Em Ciudad de la Costa, uma área residencial próxima a Montevidéu, são muitos os moradores que decidiram começar a cultivar maconha para consumo próprio. Isabel, uma fotógrafa de 48 anos e mãe de dois filhos, sempre teve uma planta. “Agora tenho duas. Desde que a maconha foi legalizada, tudo ficou mais fácil. É possível conseguir mais sementes e mais informações sobre o cultivo”, afirma.
A lei uruguaia prevê um trâmite simples para que os cidadãos que queiram ter suas plantas possam se registrar. Caso contrário, o cultivo é ilegal. Mas Isabel não pensa em se registrar. “Estou em minha casa e esse é um assunto que só diz respeito a mim. Além disso, [o presidente eleito] Tabaré Vázquez disse que vai usar o registro para reabilitar os consumidores”, acrescenta a fotógrafa.
Vázquez, que assumirá o poder em 1o de março, afirmou que não vai derrogar a lei, mas fez alusões ambíguas sobre a utilização dos dados do registro para elaborar uma política de prevenção ao vício. Essas declarações deixaram em alerta muitos dos cultivadores, acostumados a viver de maneira clandestina há décadas.
Segundo dados oficiais, 1.200 pessoas se inscreveram no registro para o cultivo particular, mas em 2014 a Associação de Estudos da Cannabis realizou uma sondagem pela Internet e, em poucos dias, contabilizou 10.000 pessoas que declararam ter a planta em casa para consumo próprio.
Em um Grow Center de Montevidéu – uma loja especializada na venda de produtos para o cultivo particular – os clientes chegam a conta-gotas, mas de maneira constante. Três sócios abriram o estabelecimento há seis meses e, apesar de ainda não estarem lucrando, sentem que têm boas perspectivas. As prateleiras estão abarrotadas de fertilizantes, medidores de umidade e estufas. As estufas são pequenas estruturas do tamanho de um armário, dotadas de luz artificial e ventilação. Mesmo custando cerca de 2.400 reais, pelo menos uma é vendida a cada semana.
Um dos donos do negócio é Juan Vaz, um conhecido ativista favorável à legalização da maconha. Ele reconhece que a maioria dos cultivadores não está se registrando, mas acredita se tratar de uma questão de tempo. “Dentro de alguns anos, o registro será tão automático como tirar a carteira de motorista, um processo simples que servirá para evitar problemas`”, afirma.
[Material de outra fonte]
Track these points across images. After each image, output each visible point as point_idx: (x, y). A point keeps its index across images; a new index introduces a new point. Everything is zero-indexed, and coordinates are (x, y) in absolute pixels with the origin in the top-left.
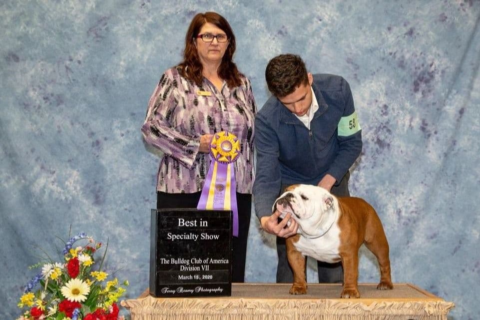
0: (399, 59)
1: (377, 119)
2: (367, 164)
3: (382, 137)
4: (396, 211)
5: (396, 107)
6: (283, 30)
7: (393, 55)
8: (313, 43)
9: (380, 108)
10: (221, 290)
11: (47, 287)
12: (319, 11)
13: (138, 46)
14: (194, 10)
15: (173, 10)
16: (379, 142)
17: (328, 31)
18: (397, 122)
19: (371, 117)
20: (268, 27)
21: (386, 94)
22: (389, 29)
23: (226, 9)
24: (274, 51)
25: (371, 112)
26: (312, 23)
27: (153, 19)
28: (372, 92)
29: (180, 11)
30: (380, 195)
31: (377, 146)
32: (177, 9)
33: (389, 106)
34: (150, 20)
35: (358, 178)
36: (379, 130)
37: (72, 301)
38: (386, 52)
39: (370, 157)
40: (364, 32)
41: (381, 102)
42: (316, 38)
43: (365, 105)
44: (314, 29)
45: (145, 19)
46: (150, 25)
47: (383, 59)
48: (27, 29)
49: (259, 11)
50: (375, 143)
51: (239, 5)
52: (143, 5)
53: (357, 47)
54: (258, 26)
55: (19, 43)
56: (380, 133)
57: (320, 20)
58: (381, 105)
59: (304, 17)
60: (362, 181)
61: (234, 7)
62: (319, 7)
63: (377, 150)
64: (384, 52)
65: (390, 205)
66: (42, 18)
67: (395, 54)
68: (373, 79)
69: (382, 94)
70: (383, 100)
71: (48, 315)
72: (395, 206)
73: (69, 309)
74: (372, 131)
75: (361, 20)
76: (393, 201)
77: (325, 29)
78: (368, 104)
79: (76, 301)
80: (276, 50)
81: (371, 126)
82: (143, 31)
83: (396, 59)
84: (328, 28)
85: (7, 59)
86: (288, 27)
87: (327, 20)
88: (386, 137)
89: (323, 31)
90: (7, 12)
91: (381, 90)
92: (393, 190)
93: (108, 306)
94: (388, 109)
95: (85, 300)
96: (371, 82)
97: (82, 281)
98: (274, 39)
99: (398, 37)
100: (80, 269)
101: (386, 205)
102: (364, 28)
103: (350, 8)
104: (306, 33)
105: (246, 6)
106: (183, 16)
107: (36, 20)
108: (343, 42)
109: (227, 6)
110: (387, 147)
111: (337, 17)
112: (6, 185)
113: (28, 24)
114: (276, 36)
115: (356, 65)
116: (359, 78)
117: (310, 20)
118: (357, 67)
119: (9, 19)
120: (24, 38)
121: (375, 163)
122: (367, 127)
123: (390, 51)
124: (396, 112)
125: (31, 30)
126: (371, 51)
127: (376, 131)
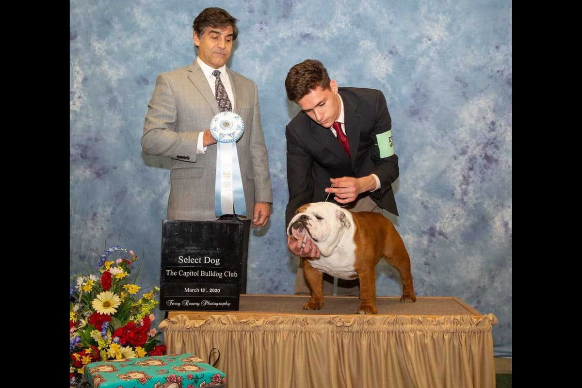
0: (507, 76)
1: (484, 135)
2: (475, 179)
3: (490, 153)
4: (502, 224)
5: (503, 124)
6: (394, 50)
7: (501, 72)
8: (422, 63)
9: (487, 124)
10: (229, 304)
11: (81, 299)
12: (428, 31)
13: (257, 68)
14: (309, 33)
15: (289, 33)
16: (487, 158)
17: (437, 50)
18: (505, 138)
19: (480, 133)
20: (379, 48)
21: (494, 111)
22: (497, 47)
23: (339, 31)
24: (385, 70)
25: (478, 129)
26: (421, 42)
27: (270, 42)
28: (480, 108)
29: (296, 34)
30: (489, 209)
31: (485, 161)
32: (293, 32)
33: (496, 123)
34: (268, 43)
35: (467, 193)
36: (487, 146)
37: (101, 314)
38: (494, 70)
39: (478, 172)
40: (473, 51)
41: (489, 119)
42: (425, 57)
43: (473, 121)
44: (424, 48)
45: (263, 42)
46: (268, 48)
47: (491, 77)
48: (156, 54)
49: (371, 32)
50: (483, 159)
51: (351, 27)
52: (262, 29)
53: (465, 66)
54: (369, 47)
55: (149, 67)
56: (487, 149)
57: (430, 40)
58: (489, 122)
59: (414, 38)
60: (470, 195)
61: (346, 28)
62: (428, 27)
63: (485, 166)
64: (492, 70)
65: (496, 219)
66: (169, 43)
67: (502, 71)
68: (481, 97)
69: (490, 111)
70: (490, 116)
71: (79, 328)
72: (502, 219)
73: (99, 321)
74: (480, 147)
75: (469, 40)
76: (500, 214)
77: (434, 48)
78: (476, 121)
79: (105, 314)
80: (386, 69)
81: (479, 142)
82: (262, 54)
83: (504, 76)
84: (437, 47)
85: (139, 82)
86: (398, 47)
87: (436, 40)
88: (494, 153)
89: (432, 51)
90: (138, 40)
91: (489, 107)
92: (500, 203)
93: (139, 319)
94: (496, 125)
95: (115, 313)
96: (480, 99)
97: (113, 293)
98: (385, 58)
99: (505, 55)
100: (112, 283)
101: (493, 218)
102: (472, 47)
103: (459, 28)
104: (415, 52)
105: (357, 27)
106: (299, 38)
107: (163, 45)
108: (452, 60)
109: (340, 28)
110: (495, 162)
111: (446, 37)
112: (138, 199)
113: (156, 50)
114: (386, 56)
115: (465, 83)
116: (467, 95)
117: (419, 40)
118: (465, 85)
119: (140, 46)
120: (152, 62)
121: (483, 177)
122: (475, 143)
123: (497, 69)
124: (503, 128)
125: (159, 55)
126: (480, 69)
127: (484, 146)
Nesta semana a polícia prendeu um homem que tinha mais de 200 plantas em sua casa, e outros casos semelhantes foram registrados nos últimos meses. Segundo a lei, o limite máximo é de seis plantas em floração. Juan Vaz atribui esses problemas ao desconhecimento por parte das autoridades. “Eu tenho 100 plantas em casa. É a minha biblioteca genética. Mas todas estão em estado vegetativo, só tenho duas em floração, o que é perfeitamente legal”. Segundo especialistas, a floração da cannabis depende da luz. A planta necessita das mesmas quantidades de sol e de sombra, e a floração pode ser provocada mediante o controle dessa variável.
O presidente da Federação de Cannabicultores, Julio Rey, confirma a necessidade de alguns ajustes. Sua organização, aliás, participa atualmente de reuniões periódicas com o Ministério do Interior para elaborar um “manual de conduta policial” relacionado com o cultivo da maconha. “Acabou-se o tempo em que uma denúncia anônima poderia levar à prisão. Agora todo o mundo tem que entender as únicas coisas ilegais são a venda e o tráfico”, diz Rey.
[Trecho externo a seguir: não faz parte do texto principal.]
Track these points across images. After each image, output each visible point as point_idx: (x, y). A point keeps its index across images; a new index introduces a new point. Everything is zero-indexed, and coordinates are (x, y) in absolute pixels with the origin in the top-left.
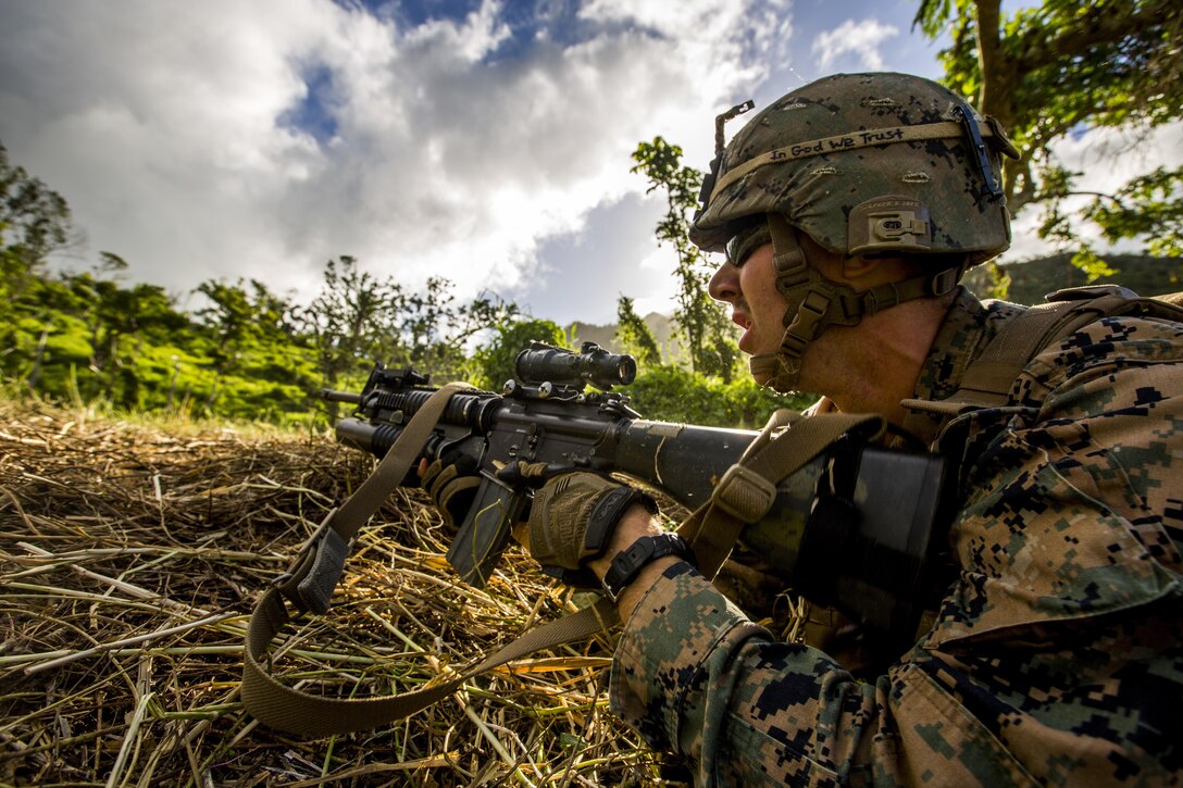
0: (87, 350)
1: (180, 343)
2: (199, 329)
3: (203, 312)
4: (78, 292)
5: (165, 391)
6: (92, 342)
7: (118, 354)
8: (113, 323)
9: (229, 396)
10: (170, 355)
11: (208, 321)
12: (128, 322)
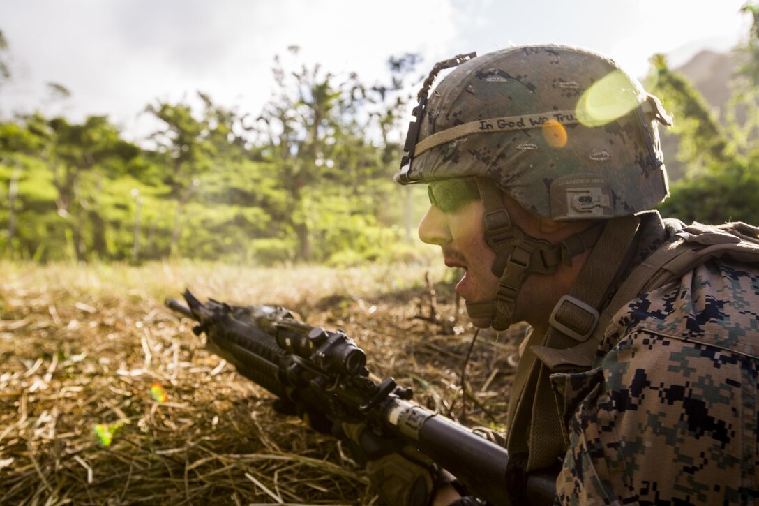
0: (51, 193)
1: (135, 173)
2: (151, 155)
3: (152, 136)
4: (33, 131)
5: (130, 229)
6: (55, 183)
7: (80, 193)
8: (69, 160)
9: (193, 228)
10: (129, 188)
11: (160, 145)
12: (84, 157)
Tabaré Vázquez se manifestou claramente contra a venda de maconha em farmácias, um dos capítulos mais ambiciosos da lei uruguaia. Atualmente, as autoridades selecionam as empresas privadas que plantarão essa maconha em terrenos controlados pelo Estado. O processo poderia demorar alguns meses mais, e algumas pessoas temem que o Governo acabe impedindo que a maconha chegue às farmácias.
“A venda em farmácia nunca foi o objetivo das associações, mas este capítulo é fundamental porque está ligado à luta contra o narcotráfico. O mercado negro vai continuar existindo se não for criado um circuito de venda legal”, afirma Julio Rey.
O presidente José Mujica apresentou a legalização como uma experiência única de controle estatal das drogas e de luta contra o narcotráfico. Mas esta parte da experiência uruguaia ainda está brotando.